Em janeiro, um juiz federal aprovou um plano com dezenas de reformas para a polícia de Chicago, que foi elaborado pelo município e promotores do Estado, com contribuições do público e da polícia. Algumas iniciativas da reforma são treinamento de policiais para intervenção em situações de crise, investimento em saúde mental e políticas de uso da força, de acordo com uma rádio de Chicago.

"A Lightfoot pedia sempre que houvesse reformas policiais e agora ela terá a chance de realizá-las", diz Slevin. "Ela disse aos eleitores que quer que a polícia trabalhe de forma mais próxima aos moradores e que eles sejam responsabilizados por suas ações."

Quando chefiou o conselho policial de Chicago, o grupo demitiu cerca de 75% dos policiais acusados de má conduta. Em anos anteriores, essa taxa era de cerca de 40%, segundo o jornal Chicago Tribune.

Com o caso do ator Jussie Smollett, preso sob suspeita de ter registrado um boletim de ocorrência falso, a atenção nacional se voltou novamente para a polícia de Chicago.

Sweet diz que a nova prefeita provavelmente vai ter a tarefa de superar o caso de uma maneira produtiva.

"A próxima decisão importante é se o atual superintendente, Eddie Johnson, fica no cargo."

Educação em crise

Em 2018, quase a metade das escolas de Chicago tiveram resultados abaixo do esperado, de acordo com uma métrica estabelecida pelo governo.

Dessas, 40% eram escolas de ensino médio, e quase todas as que foram mal ficam na zona sul da cidade, cuja população é em grande parte negra, diz o site de educação Chalkbeat.

"Dezenas de milhares de moradores negros se mudaram da cidade para escapar da violência e das más escolas", diz o professor Slevin.
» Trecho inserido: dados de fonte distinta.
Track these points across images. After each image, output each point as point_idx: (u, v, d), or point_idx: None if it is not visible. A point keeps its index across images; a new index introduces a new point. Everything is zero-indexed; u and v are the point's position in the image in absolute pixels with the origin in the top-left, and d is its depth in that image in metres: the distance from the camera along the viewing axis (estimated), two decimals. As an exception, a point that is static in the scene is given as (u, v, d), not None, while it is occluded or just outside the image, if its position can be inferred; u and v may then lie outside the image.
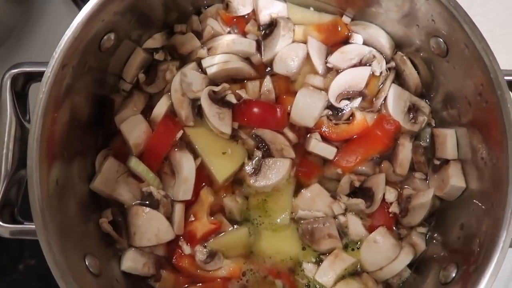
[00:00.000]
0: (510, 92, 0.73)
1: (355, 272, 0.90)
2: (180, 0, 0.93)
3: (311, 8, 0.98)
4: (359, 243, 0.90)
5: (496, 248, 0.67)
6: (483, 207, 0.76)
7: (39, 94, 0.71)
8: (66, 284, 0.69)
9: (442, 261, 0.82)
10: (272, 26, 0.95)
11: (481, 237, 0.73)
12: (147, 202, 0.89)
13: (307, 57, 0.94)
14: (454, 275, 0.75)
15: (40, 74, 0.73)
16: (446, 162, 0.87)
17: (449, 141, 0.86)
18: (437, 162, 0.90)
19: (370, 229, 0.90)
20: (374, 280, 0.89)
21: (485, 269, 0.67)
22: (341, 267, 0.87)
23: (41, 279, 1.17)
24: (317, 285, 0.89)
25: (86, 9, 0.73)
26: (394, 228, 0.91)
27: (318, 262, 0.90)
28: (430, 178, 0.91)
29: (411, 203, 0.89)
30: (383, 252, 0.87)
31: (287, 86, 0.96)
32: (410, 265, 0.89)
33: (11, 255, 1.17)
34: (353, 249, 0.90)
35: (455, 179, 0.83)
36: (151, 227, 0.87)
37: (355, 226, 0.90)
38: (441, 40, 0.80)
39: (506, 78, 0.72)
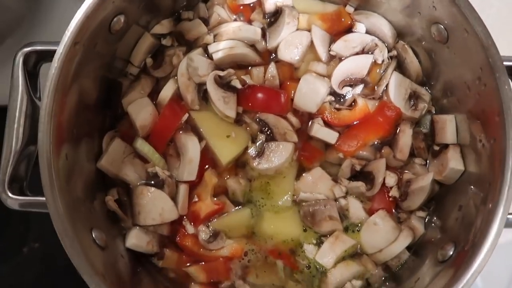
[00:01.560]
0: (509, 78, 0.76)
1: (355, 254, 0.92)
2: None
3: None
4: (359, 225, 0.92)
5: (493, 226, 0.69)
6: (480, 188, 0.78)
7: (51, 70, 0.73)
8: (74, 253, 0.71)
9: (440, 242, 0.83)
10: (277, 14, 0.98)
11: (478, 216, 0.75)
12: (152, 182, 0.91)
13: (311, 45, 0.97)
14: (451, 253, 0.77)
15: (51, 54, 0.75)
16: (445, 147, 0.89)
17: (448, 126, 0.88)
18: (436, 148, 0.92)
19: (370, 212, 0.92)
20: (373, 262, 0.91)
21: (481, 247, 0.69)
22: (341, 249, 0.89)
23: (45, 262, 1.18)
24: (317, 266, 0.91)
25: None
26: (394, 211, 0.93)
27: (319, 244, 0.91)
28: (430, 163, 0.93)
29: (410, 187, 0.91)
30: (383, 235, 0.89)
31: (291, 73, 0.98)
32: (409, 248, 0.91)
33: (16, 238, 1.19)
34: (353, 231, 0.92)
35: (454, 162, 0.85)
36: (155, 206, 0.89)
37: (356, 209, 0.92)
38: (442, 26, 0.82)
39: (505, 63, 0.74)
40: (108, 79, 0.93)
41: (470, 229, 0.75)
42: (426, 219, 0.93)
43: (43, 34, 1.19)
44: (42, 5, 1.21)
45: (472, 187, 0.82)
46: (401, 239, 0.89)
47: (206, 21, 0.99)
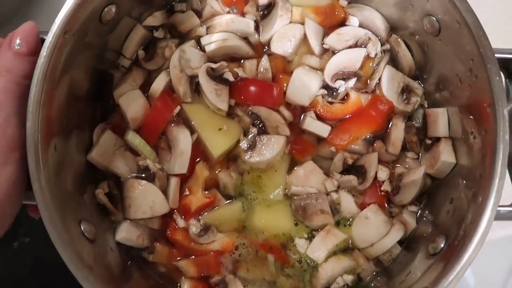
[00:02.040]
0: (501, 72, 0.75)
1: (346, 249, 0.91)
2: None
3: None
4: (351, 219, 0.91)
5: (483, 218, 0.69)
6: (471, 181, 0.77)
7: (39, 59, 0.72)
8: (62, 245, 0.70)
9: (431, 236, 0.83)
10: (270, 6, 0.97)
11: (469, 209, 0.75)
12: (143, 175, 0.90)
13: (304, 38, 0.96)
14: (442, 246, 0.76)
15: (42, 42, 0.74)
16: (437, 140, 0.89)
17: (440, 119, 0.88)
18: (428, 142, 0.91)
19: (362, 206, 0.92)
20: (365, 257, 0.90)
21: (472, 239, 0.69)
22: (333, 243, 0.88)
23: (36, 257, 1.18)
24: (308, 261, 0.90)
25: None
26: (386, 206, 0.92)
27: (310, 238, 0.91)
28: (422, 157, 0.93)
29: (402, 181, 0.90)
30: (374, 229, 0.89)
31: (284, 66, 0.97)
32: (400, 243, 0.91)
33: (6, 233, 1.18)
34: (345, 225, 0.92)
35: (445, 155, 0.85)
36: (146, 199, 0.88)
37: (347, 203, 0.91)
38: (434, 18, 0.82)
39: (496, 55, 0.74)
40: (99, 70, 0.92)
41: (461, 222, 0.75)
42: (418, 214, 0.92)
43: (39, 23, 1.19)
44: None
45: (463, 180, 0.81)
46: (392, 233, 0.88)
47: (199, 13, 0.98)
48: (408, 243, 0.91)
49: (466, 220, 0.74)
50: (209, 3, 0.98)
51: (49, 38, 0.73)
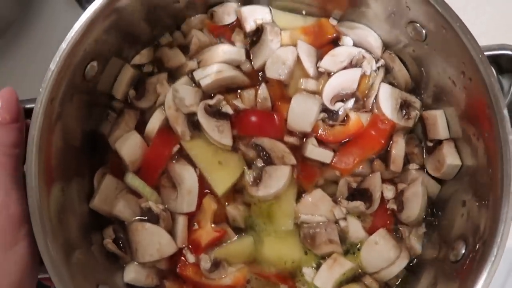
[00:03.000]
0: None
1: (356, 277, 0.90)
2: (161, 16, 0.93)
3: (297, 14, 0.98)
4: (359, 244, 0.91)
5: (500, 221, 0.68)
6: (480, 180, 0.77)
7: (30, 131, 0.71)
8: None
9: (450, 243, 0.82)
10: (258, 32, 0.96)
11: (482, 212, 0.74)
12: (147, 217, 0.89)
13: (298, 61, 0.95)
14: (463, 251, 0.76)
15: (28, 111, 0.73)
16: (439, 142, 0.89)
17: (439, 121, 0.87)
18: (430, 144, 0.91)
19: (371, 230, 0.91)
20: (376, 282, 0.89)
21: (492, 242, 0.68)
22: (339, 272, 0.87)
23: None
24: (319, 292, 0.89)
25: (68, 40, 0.73)
26: (394, 226, 0.92)
27: (318, 267, 0.90)
28: (426, 161, 0.92)
29: (404, 195, 0.89)
30: (384, 254, 0.88)
31: (282, 92, 0.96)
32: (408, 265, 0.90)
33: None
34: (353, 253, 0.91)
35: (450, 158, 0.85)
36: (152, 242, 0.87)
37: (355, 229, 0.90)
38: (418, 25, 0.81)
39: (486, 53, 0.74)
40: (89, 131, 0.91)
41: (478, 224, 0.74)
42: (425, 237, 0.91)
43: (33, 39, 1.23)
44: (31, 10, 1.25)
45: (472, 180, 0.81)
46: (401, 258, 0.88)
47: (186, 47, 0.97)
48: (416, 265, 0.91)
49: (481, 224, 0.73)
50: (194, 34, 0.96)
51: (36, 109, 0.71)
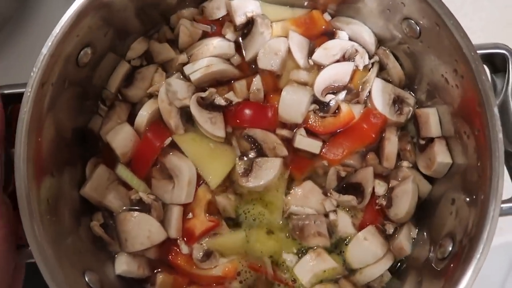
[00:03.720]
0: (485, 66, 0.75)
1: (335, 280, 0.90)
2: (150, 12, 0.93)
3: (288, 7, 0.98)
4: (347, 239, 0.91)
5: (487, 217, 0.68)
6: (470, 178, 0.77)
7: (20, 114, 0.71)
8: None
9: (437, 240, 0.82)
10: (249, 25, 0.96)
11: (471, 208, 0.74)
12: (138, 208, 0.89)
13: (290, 52, 0.95)
14: (450, 248, 0.76)
15: (20, 96, 0.72)
16: (431, 140, 0.89)
17: (431, 119, 0.87)
18: (422, 142, 0.91)
19: (361, 226, 0.91)
20: (352, 285, 0.89)
21: (479, 239, 0.68)
22: (320, 267, 0.88)
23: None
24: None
25: (61, 25, 0.73)
26: (383, 222, 0.92)
27: (299, 254, 0.91)
28: (417, 158, 0.92)
29: (394, 191, 0.90)
30: (371, 250, 0.88)
31: (274, 83, 0.96)
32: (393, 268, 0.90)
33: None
34: (339, 253, 0.91)
35: (441, 155, 0.85)
36: (142, 230, 0.87)
37: (344, 224, 0.91)
38: (413, 21, 0.82)
39: (479, 52, 0.74)
40: (80, 127, 0.91)
41: (466, 223, 0.74)
42: (415, 237, 0.91)
43: (30, 35, 1.23)
44: (28, 7, 1.24)
45: (461, 178, 0.81)
46: (383, 260, 0.88)
47: (175, 41, 0.97)
48: (399, 268, 0.91)
49: (469, 221, 0.73)
50: (182, 23, 0.95)
51: (27, 93, 0.71)
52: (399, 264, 0.92)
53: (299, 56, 0.95)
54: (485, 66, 0.74)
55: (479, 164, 0.74)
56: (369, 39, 0.94)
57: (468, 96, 0.74)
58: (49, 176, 0.78)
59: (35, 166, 0.72)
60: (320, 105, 0.94)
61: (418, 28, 0.81)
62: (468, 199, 0.77)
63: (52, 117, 0.78)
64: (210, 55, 0.93)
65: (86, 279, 0.77)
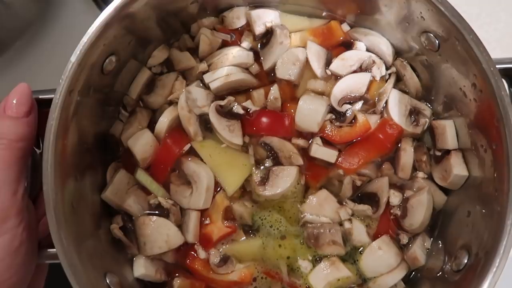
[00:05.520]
0: (503, 80, 0.76)
1: None
2: (171, 21, 0.96)
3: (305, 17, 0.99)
4: (361, 248, 0.92)
5: (504, 230, 0.69)
6: (486, 192, 0.78)
7: (49, 121, 0.73)
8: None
9: (451, 253, 0.83)
10: (268, 34, 0.98)
11: (487, 222, 0.75)
12: (157, 212, 0.91)
13: (307, 62, 0.96)
14: (466, 261, 0.76)
15: (44, 101, 0.75)
16: (447, 152, 0.89)
17: (448, 131, 0.88)
18: (438, 153, 0.92)
19: (375, 235, 0.92)
20: None
21: (495, 252, 0.69)
22: (334, 276, 0.89)
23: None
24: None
25: (88, 34, 0.75)
26: (397, 231, 0.92)
27: (313, 261, 0.92)
28: (433, 169, 0.93)
29: (409, 202, 0.90)
30: (385, 259, 0.89)
31: (291, 92, 0.98)
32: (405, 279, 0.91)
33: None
34: (353, 262, 0.92)
35: (457, 168, 0.85)
36: (160, 234, 0.89)
37: (359, 233, 0.91)
38: (432, 35, 0.82)
39: (498, 66, 0.74)
40: (102, 133, 0.94)
41: (481, 234, 0.75)
42: (429, 247, 0.91)
43: (51, 37, 1.25)
44: (49, 11, 1.27)
45: (478, 191, 0.82)
46: (397, 270, 0.89)
47: (195, 50, 0.99)
48: (415, 277, 0.91)
49: (485, 233, 0.74)
50: (203, 32, 0.97)
51: (55, 100, 0.73)
52: (413, 273, 0.93)
53: (317, 66, 0.96)
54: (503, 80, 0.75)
55: (495, 176, 0.74)
56: (387, 50, 0.95)
57: (486, 110, 0.75)
58: (73, 180, 0.80)
59: (61, 170, 0.75)
60: (337, 115, 0.95)
61: (437, 41, 0.82)
62: (484, 210, 0.77)
63: (76, 123, 0.81)
64: (230, 64, 0.95)
65: (108, 281, 0.79)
Mas Lightfoot terá um orçamento pequeno para lidar com a questão das escolas, assim como outros serviços públicos.

"Ela não vai ter muita margem para desperdício, dado que o Estado está endividado e tem um sistema previdenciário com verbas insuficientes."
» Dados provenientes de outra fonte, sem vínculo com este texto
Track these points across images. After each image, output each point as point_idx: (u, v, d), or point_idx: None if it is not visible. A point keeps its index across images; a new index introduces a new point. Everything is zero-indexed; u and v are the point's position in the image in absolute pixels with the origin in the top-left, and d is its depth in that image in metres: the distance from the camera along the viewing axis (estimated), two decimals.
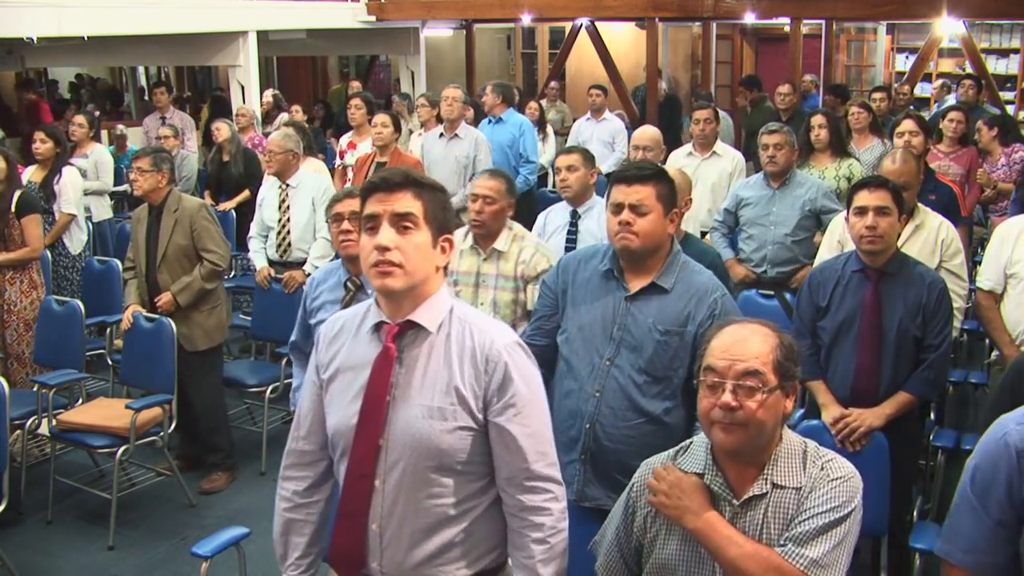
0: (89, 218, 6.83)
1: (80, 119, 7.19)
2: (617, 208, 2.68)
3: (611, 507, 2.67)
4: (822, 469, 1.96)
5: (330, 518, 2.20)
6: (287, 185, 5.49)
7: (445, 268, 2.06)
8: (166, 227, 4.63)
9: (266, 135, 8.31)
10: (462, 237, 4.01)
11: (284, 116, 8.88)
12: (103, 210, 7.14)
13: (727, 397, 1.90)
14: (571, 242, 4.27)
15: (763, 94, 9.35)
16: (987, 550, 1.83)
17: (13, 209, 5.09)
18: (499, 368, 1.99)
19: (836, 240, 4.29)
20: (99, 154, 7.13)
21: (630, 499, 2.13)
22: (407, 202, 1.96)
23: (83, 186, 6.82)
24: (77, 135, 7.05)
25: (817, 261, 4.26)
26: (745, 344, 1.94)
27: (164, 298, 4.60)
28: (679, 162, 5.65)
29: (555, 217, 4.47)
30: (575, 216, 4.34)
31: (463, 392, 1.98)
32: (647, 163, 3.14)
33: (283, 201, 5.47)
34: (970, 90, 7.85)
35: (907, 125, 4.93)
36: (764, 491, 1.96)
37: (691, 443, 2.11)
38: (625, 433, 2.68)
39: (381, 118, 6.04)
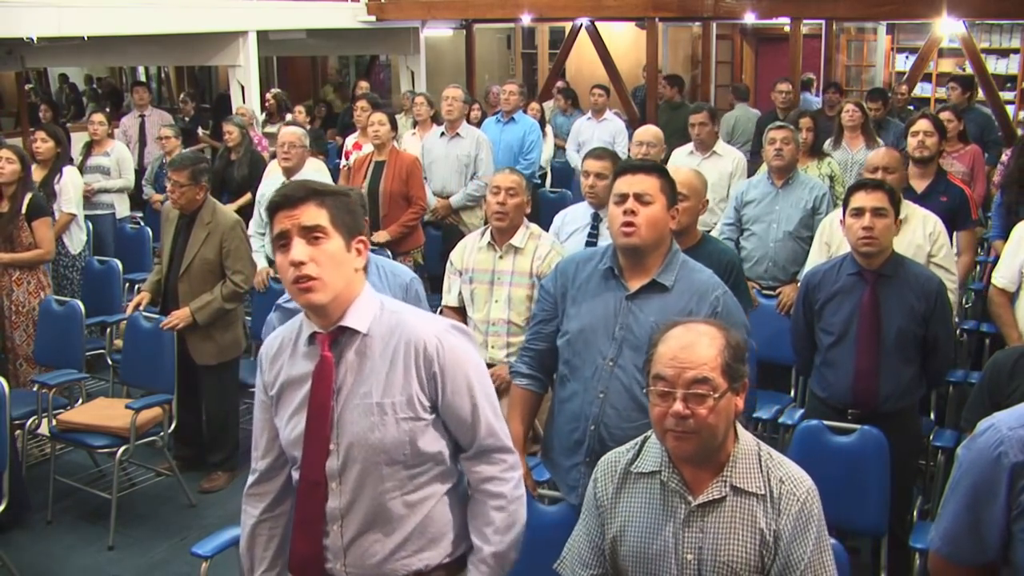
0: (112, 215, 6.97)
1: (99, 117, 7.21)
2: (621, 198, 2.66)
3: None
4: (782, 482, 1.97)
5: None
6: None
7: (365, 268, 2.09)
8: (196, 239, 4.51)
9: (266, 135, 8.31)
10: (478, 236, 4.01)
11: (288, 117, 8.85)
12: (125, 207, 7.19)
13: (678, 406, 1.91)
14: (592, 243, 4.18)
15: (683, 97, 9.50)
16: (969, 546, 1.82)
17: (24, 211, 5.10)
18: (435, 361, 2.03)
19: (824, 242, 4.29)
20: (120, 151, 7.18)
21: (595, 494, 2.13)
22: (312, 213, 1.98)
23: (107, 184, 6.95)
24: (98, 133, 7.11)
25: (808, 264, 4.26)
26: (692, 350, 1.94)
27: (181, 313, 4.48)
28: (680, 161, 5.64)
29: (574, 217, 4.34)
30: (597, 219, 4.22)
31: (403, 386, 2.02)
32: (650, 159, 3.11)
33: None
34: (953, 92, 7.78)
35: (922, 124, 4.82)
36: (723, 494, 1.96)
37: (646, 440, 2.11)
38: (630, 434, 2.63)
39: (378, 117, 5.98)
O gabinete da Prefeitura ainda se recupera da decisão, tomada em 2013, de fechar 50 escolas públicas em áreas predominantemente negras, o maior movimento de fechamento de escolas da história da cidade.

Imagem

Como a terceira maior cidade do país, Chicago é conhecida globalmente, mas sua imagem nem sempre é das melhores, devido às associações feitas com violência armada e corrupção.

"Um dos trabalhos da Prefeitura é vender a cidade ao mundo", diz Sweet. "A cidade vai perder um pouco da atração com a saída de Rahm Emanuel."

Emanuel, que foi Chefe de Gabinete do ex-presidente Barack Obama, "tem uma personalidade marcante", e aparece com frequência na televisão, observa Sweet.

Os eleitores de Chicago indicam que estão prontos para grandes mudanças.

"O desafio dela é unir a cidade sob sua liderança", diz Sweet.